» WHAT IS NEEDED: Please give back, word for word, only the lines starting at the one containing "PWCCMV0300T*-MM-VS | 30" and ending at the one containing "PWCCMV0500T*-MM-VS | 50" within the material below.

*** GIVEN ENTRIES ***

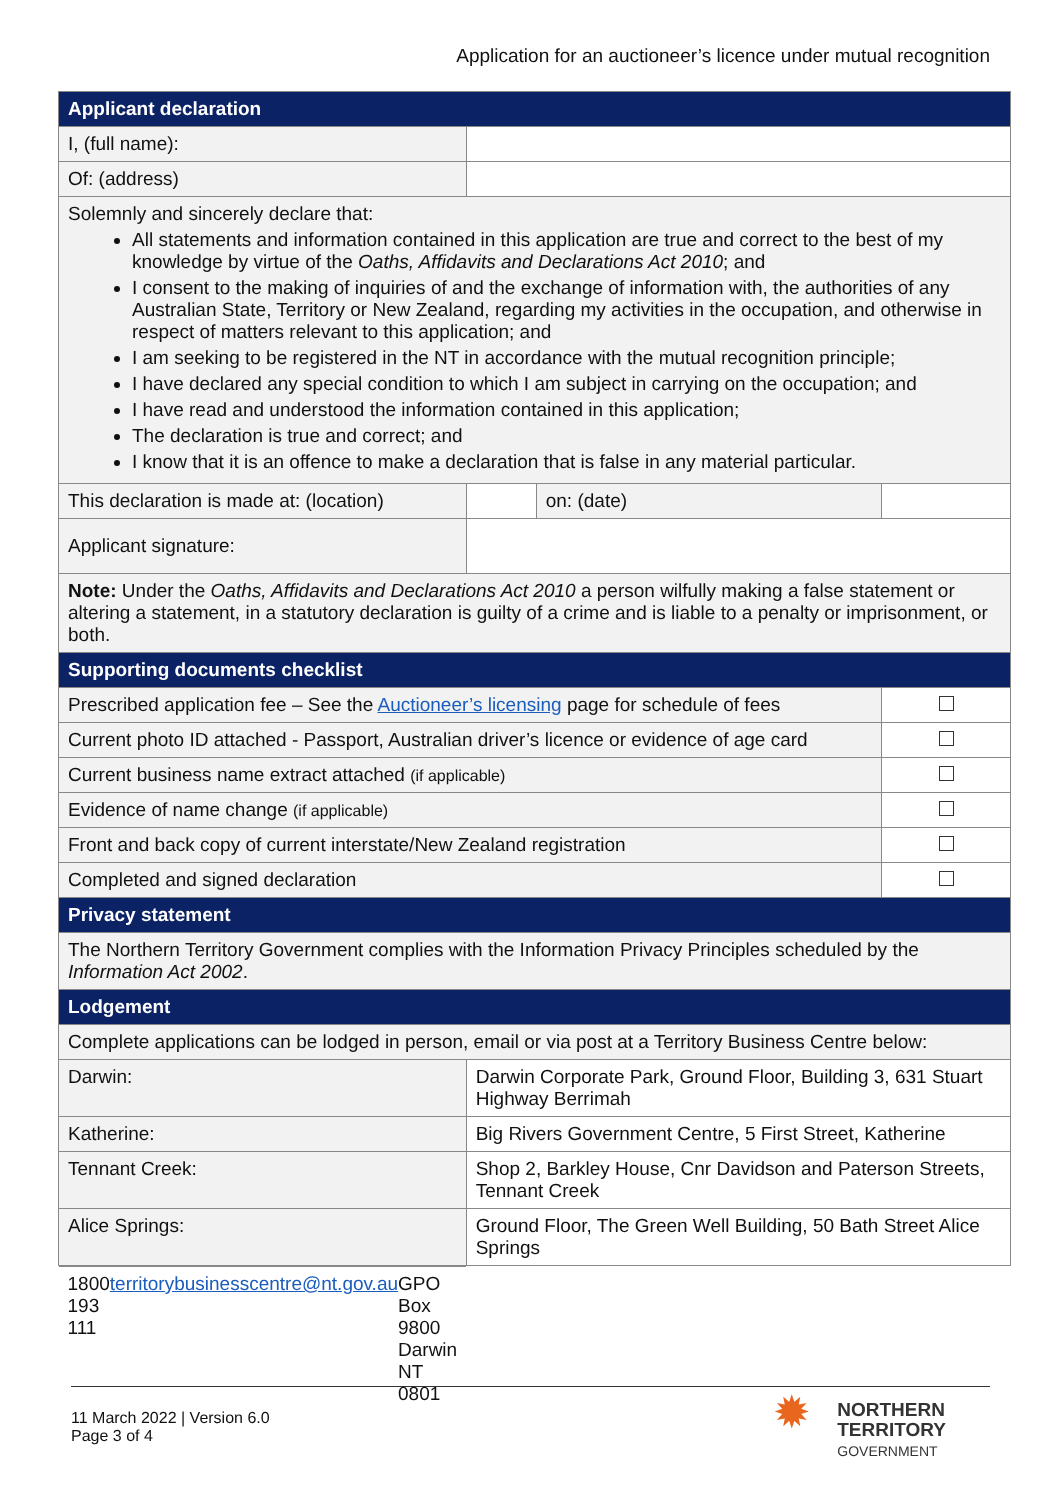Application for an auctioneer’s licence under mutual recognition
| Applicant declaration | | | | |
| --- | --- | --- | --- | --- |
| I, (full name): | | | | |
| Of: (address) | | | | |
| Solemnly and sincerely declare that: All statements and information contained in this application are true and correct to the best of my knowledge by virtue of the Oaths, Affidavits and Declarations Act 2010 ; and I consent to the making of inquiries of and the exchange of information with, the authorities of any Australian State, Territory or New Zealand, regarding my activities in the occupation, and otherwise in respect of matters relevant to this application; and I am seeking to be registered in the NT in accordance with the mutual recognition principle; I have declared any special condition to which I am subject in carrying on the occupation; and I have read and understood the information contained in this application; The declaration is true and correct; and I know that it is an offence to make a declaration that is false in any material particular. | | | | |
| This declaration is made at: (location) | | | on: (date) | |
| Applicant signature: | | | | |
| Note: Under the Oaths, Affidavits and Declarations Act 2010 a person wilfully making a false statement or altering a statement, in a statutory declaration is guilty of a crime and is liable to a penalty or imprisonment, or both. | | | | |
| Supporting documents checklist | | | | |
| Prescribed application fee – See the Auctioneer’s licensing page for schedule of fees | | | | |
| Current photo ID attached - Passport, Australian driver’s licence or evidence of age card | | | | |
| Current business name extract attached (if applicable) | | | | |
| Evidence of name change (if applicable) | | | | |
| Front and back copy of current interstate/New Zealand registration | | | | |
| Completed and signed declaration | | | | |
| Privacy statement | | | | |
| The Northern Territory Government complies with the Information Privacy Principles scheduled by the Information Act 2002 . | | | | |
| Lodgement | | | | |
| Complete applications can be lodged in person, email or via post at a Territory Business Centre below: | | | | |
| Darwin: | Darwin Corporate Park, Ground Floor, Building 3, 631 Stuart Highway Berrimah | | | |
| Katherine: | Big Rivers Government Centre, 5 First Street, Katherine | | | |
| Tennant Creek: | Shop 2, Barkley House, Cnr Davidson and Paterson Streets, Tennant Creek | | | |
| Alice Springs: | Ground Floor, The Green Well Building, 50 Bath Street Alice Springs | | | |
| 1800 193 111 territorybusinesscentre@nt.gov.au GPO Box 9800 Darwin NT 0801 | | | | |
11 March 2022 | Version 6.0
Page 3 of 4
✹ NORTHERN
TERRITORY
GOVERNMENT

***
*** GIVEN ENTRIES ***

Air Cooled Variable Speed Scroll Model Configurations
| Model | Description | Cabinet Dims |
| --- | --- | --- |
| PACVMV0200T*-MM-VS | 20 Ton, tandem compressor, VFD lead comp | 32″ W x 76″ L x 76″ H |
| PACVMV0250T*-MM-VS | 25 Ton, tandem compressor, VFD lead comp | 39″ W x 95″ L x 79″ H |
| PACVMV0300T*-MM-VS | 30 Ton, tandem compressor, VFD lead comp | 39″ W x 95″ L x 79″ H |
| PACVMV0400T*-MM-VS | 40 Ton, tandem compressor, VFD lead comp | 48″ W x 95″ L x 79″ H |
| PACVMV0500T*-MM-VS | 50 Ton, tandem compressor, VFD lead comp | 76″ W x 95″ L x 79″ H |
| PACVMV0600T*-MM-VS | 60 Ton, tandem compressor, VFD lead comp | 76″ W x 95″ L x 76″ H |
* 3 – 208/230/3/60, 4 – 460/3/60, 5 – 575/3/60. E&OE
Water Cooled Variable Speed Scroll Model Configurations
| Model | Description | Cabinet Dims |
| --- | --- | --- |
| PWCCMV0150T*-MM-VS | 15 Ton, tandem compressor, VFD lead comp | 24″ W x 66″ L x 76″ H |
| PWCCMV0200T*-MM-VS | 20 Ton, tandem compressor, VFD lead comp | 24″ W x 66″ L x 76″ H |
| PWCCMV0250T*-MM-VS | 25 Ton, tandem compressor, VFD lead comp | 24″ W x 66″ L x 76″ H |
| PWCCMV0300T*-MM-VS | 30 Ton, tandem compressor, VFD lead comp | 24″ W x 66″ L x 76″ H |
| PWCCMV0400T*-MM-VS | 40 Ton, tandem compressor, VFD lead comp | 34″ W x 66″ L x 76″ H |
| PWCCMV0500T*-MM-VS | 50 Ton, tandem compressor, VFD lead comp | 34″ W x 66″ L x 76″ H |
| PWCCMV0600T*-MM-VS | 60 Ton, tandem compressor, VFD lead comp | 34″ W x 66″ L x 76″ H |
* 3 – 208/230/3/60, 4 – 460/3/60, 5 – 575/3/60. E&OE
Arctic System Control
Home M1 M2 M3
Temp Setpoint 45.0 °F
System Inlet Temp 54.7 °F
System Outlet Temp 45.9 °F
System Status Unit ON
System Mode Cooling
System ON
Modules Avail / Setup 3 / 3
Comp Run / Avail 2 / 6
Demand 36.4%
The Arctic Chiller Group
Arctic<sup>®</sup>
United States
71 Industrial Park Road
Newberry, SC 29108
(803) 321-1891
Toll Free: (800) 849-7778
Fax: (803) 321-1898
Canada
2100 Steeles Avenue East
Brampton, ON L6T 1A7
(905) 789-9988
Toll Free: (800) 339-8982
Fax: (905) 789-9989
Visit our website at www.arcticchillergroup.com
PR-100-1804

***

» YOUR SOLUTION:
| PWCCMV0300T*-MM-VS | 30 Ton, tandem compressor, VFD lead comp | 24″ W x 66″ L x 76″ H |
| PWCCMV0400T*-MM-VS | 40 Ton, tandem compressor, VFD lead comp | 34″ W x 66″ L x 76″ H |
| PWCCMV0500T*-MM-VS | 50 Ton, tandem compressor, VFD lead comp | 34″ W x 66″ L x 76″ H |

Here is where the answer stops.